Because culinary practices at the palace provided a model for the entire empire, the ways of the sultan and his household had a profound impact on the cooking practices and habits of the empire’s elite. Their ways, in turn, were imitated by ordinary subjects of the sultan in both Istanbul and the provinces. In this manner, meals prepared for the imperial council in Istanbul eventually helped introduce Ottoman culinary traditions to the world outside the palace.
The grand vizier and his cabinet sat down to lunch only after they had attended to affairs of state. Their meal was comprised of six distinct dishes. The starter was always a rice dish, known as dane (Persian for “grain”) in the palace and as pilaf elsewhere. Dane could include a number of rice dishes, such as plain rice; Persian rice; rice with minced meat, vegetables, raisins, or currants; and even rice with plain pepper. The second course was usually chicken soup, which most likely also included onions, peppers, chickpeas, lemon juice, and parsley. The traditional third course, börek, was a baked or fried pastry filled with chicken, cheese, minced meat, potatoes, and a variety of vegetables, such as parsley, spinach, leek, or eggplant. Çömlek aşi (Chömlek ashi), made up of clarified butter, onions, sesame, sumac, chickpeas, and meat, was another popular third or fourth choice. Börek and çömlek aşi at times were replaced by a variety of soups or bull
ion (şurba-i sade or tarbana soup), or even by vegetable dishes such as burani, which consisted of spinach or another vegetable with rice and yogurt. In addition to burani and dolma, main courses also could include the old-fashioned Turkish pasta dish titmaç (titmach), along with yogurt and a kind of wheat gruel with meat. The fourth of the six courses was usually a sweet dish, such as baklava or another type of traditional dessert. At times dessert was preceded by a more substantial course, such as sheep’s trotters with vinegar, cow’s tripe, sausage made of gut or meat ragout, or poached eggs with yogurt. The sixth and final course was always a meat dish, most likely some variety of kebab consisting of lamb, chicken, pigeon, or meatballs, either grilled or fried as köfte.

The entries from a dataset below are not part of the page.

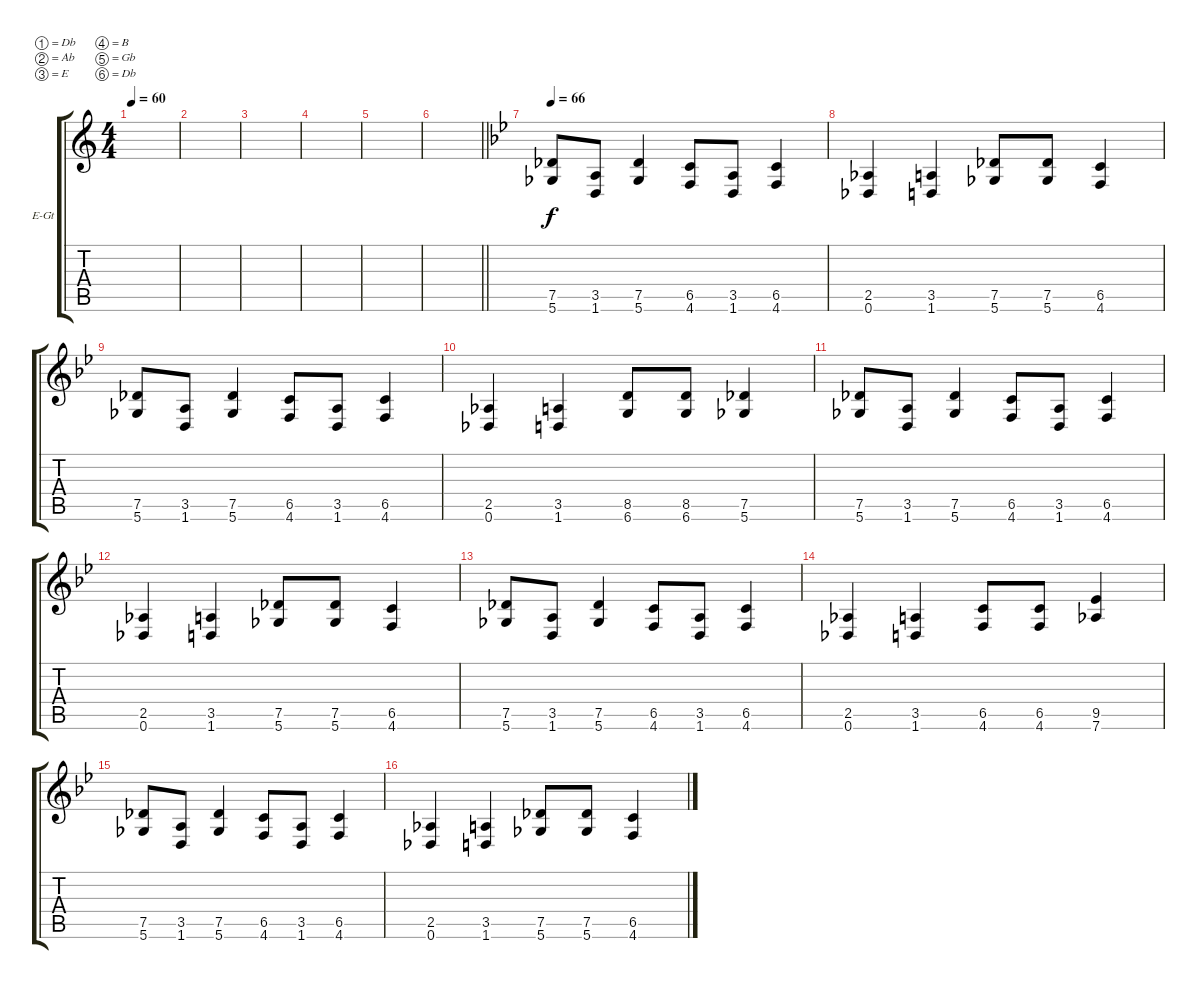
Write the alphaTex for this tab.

\bracketExtendMode groupsimilarinstruments
\firstSystemTrackNameOrientation horizontal
\otherSystemsTrackNameOrientation horizontal
\track ("Guitar 1" "E-Gt") {instrument distortionguitar}
\staff {score tabs}
\tuning (Db4 Ab3 E3 B2 Gb2 Db2)
\ts (4 4)
\tempo 60
\clef g2
\ks c
|
|
|
|
|
\barLineRight lightlight
|
\tempo 66
\ks gminor
(5.6 7.5).8 (3.5 1.6).8 (7.5 5.6).4 (4.6 6.5).8 (3.5 1.6).8 (6.5 4.6).4 |
(0.6 2.5).4 (1.6 3.5).4 (7.5 5.6).8 (7.5 5.6).8 (4.6 6.5).4 |
(5.6 7.5).8 (3.5 1.6).8 (7.5 5.6).4 (4.6 6.5).8 (3.5 1.6).8 (6.5 4.6).4 |
(0.6 2.5).4 (1.6 3.5).4 (8.5 6.6).8 (8.5 6.6).8 (5.6 7.5).4 |
(5.6 7.5).8 (3.5 1.6).8 (7.5 5.6).4 (4.6 6.5).8 (3.5 1.6).8 (6.5 4.6).4 |
(0.6 2.5).4 (1.6 3.5).4 (7.5 5.6).8 (7.5 5.6).8 (4.6 6.5).4 |
(5.6 7.5).8 (3.5 1.6).8 (7.5 5.6).4 (4.6 6.5).8 (3.5 1.6).8 (6.5 4.6).4 |
(0.6 2.5).4 (1.6 3.5).4 (6.5 4.6).8 (6.5 4.6).8 (7.6 9.5).4 |
(5.6 7.5).8 (3.5 1.6).8 (7.5 5.6).4 (4.6 6.5).8 (3.5 1.6).8 (6.5 4.6).4 |
(0.6 2.5).4 (1.6 3.5).4 (7.5 5.6).8 (7.5 5.6).8 (4.6 6.5).4
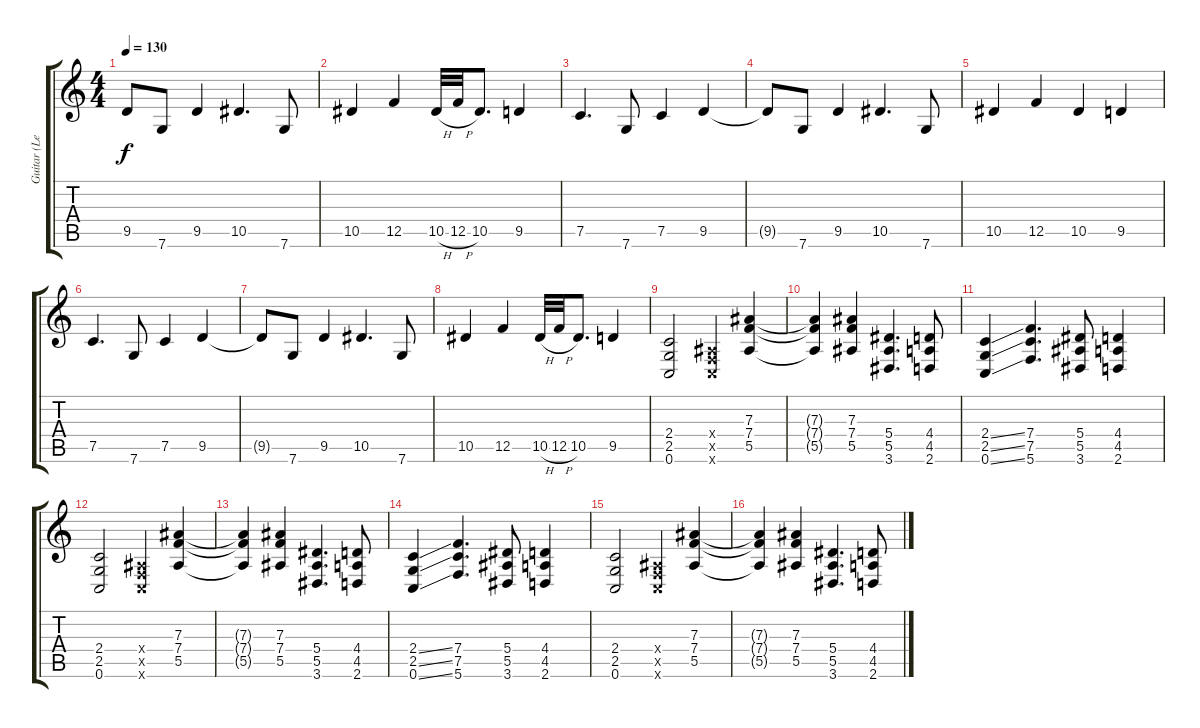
\track ("Guitar (Left)" "Guitar (Le") {instrument distortionguitar}
\staff {score tabs}
\tuning (C4 G3 Eb3 Bb2 F2 C2) {hide}
\ts (4 4)
\tempo 130
\clef g2
\ks c
9.5{t}.8{dy f} 7.6.8 9.5.4 10.5.4{d} 7.6.8 |
10.5.4 12.5.4 10.5{h}.32 12.5{h}.32 10.5.8{d} 9.5.4 |
7.5.4{d} 7.6.8 7.5.4 9.5.4 |
9.5{t}.8 7.6.8 9.5.4 10.5.4{d} 7.6.8 |
10.5.4 12.5.4 10.5.4 9.5.4 |
7.5.4{d} 7.6.8 7.5.4 9.5.4 |
9.5{t}.8 7.6.8 9.5.4 10.5.4{d} 7.6.8 |
10.5.4 12.5.4 10.5{h}.32 12.5{h}.32 10.5.8{d} 9.5.4 |
(2.4 2.5 0.6).2 (0.4{x} 0.5{x} 0.6{x}).4 (7.3 7.4 5.5).4 |
(7.3{t} 7.4{t} 5.5{t}).4 (7.3 7.4 5.5).4 (5.4 5.5 3.6).4{d} (4.4 4.5 2.6).8 |
(2.4{ss} 2.5{ss} 0.6{ss}).4 (7.4 7.5 5.6).4{d} (5.4 5.5 3.6).8 (4.4 4.5 2.6).4 |
(2.4 2.5 0.6).2 (0.4{x} 0.5{x} 0.6{x}).4 (7.3 7.4 5.5).4 |
(7.3{t} 7.4{t} 5.5{t}).4 (7.3 7.4 5.5).4 (5.4 5.5 3.6).4{d} (4.4 4.5 2.6).8 |
(2.4{ss} 2.5{ss} 0.6{ss}).4 (7.4 7.5 5.6).4{d} (5.4 5.5 3.6).8 (4.4 4.5 2.6).4 |
(2.4 2.5 0.6).2 (0.4{x} 0.5{x} 0.6{x}).4 (7.3 7.4 5.5).4 |
(7.3{t} 7.4{t} 5.5{t}).4 (7.3 7.4 5.5).4 (5.4 5.5 3.6).4{d} (4.4 4.5 2.6).8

A variety of breads and sherbets always accompanied the imperial cabinet’s meal. Along with these, a mix of stewed, sugared, fresh, and dried fruits, most often grapes, raisins, currants, apricots, and figs, was served. Dried fruits also were heavily used in various main dishes. Böreks could be flavored with dried apricots, currants, dates, chestnuts, and apples, along with the expected minced meat and onions. Raisins, currants, chestnuts, and almonds also were used in pilafs and other rice dishes.
Meals for the palace secretaries, scribes, and servants of the imperial council contrasted sharply with the dishes prepared for the grand vizier and his cabinet. The food served was not only of lower quality, but it was limited to two dishes, consisting mostly of rice or wheat soup, plain rice, or a wheat dish that contained eggs. These also could include a yogurt soup called mastabe, which combined clarified butter, yogurt, meat, chickpeas, onions, and parsley. The absence of any sweet dishes reflected the simplicity of the menu intended for the lower-ranking members of the imperial divān.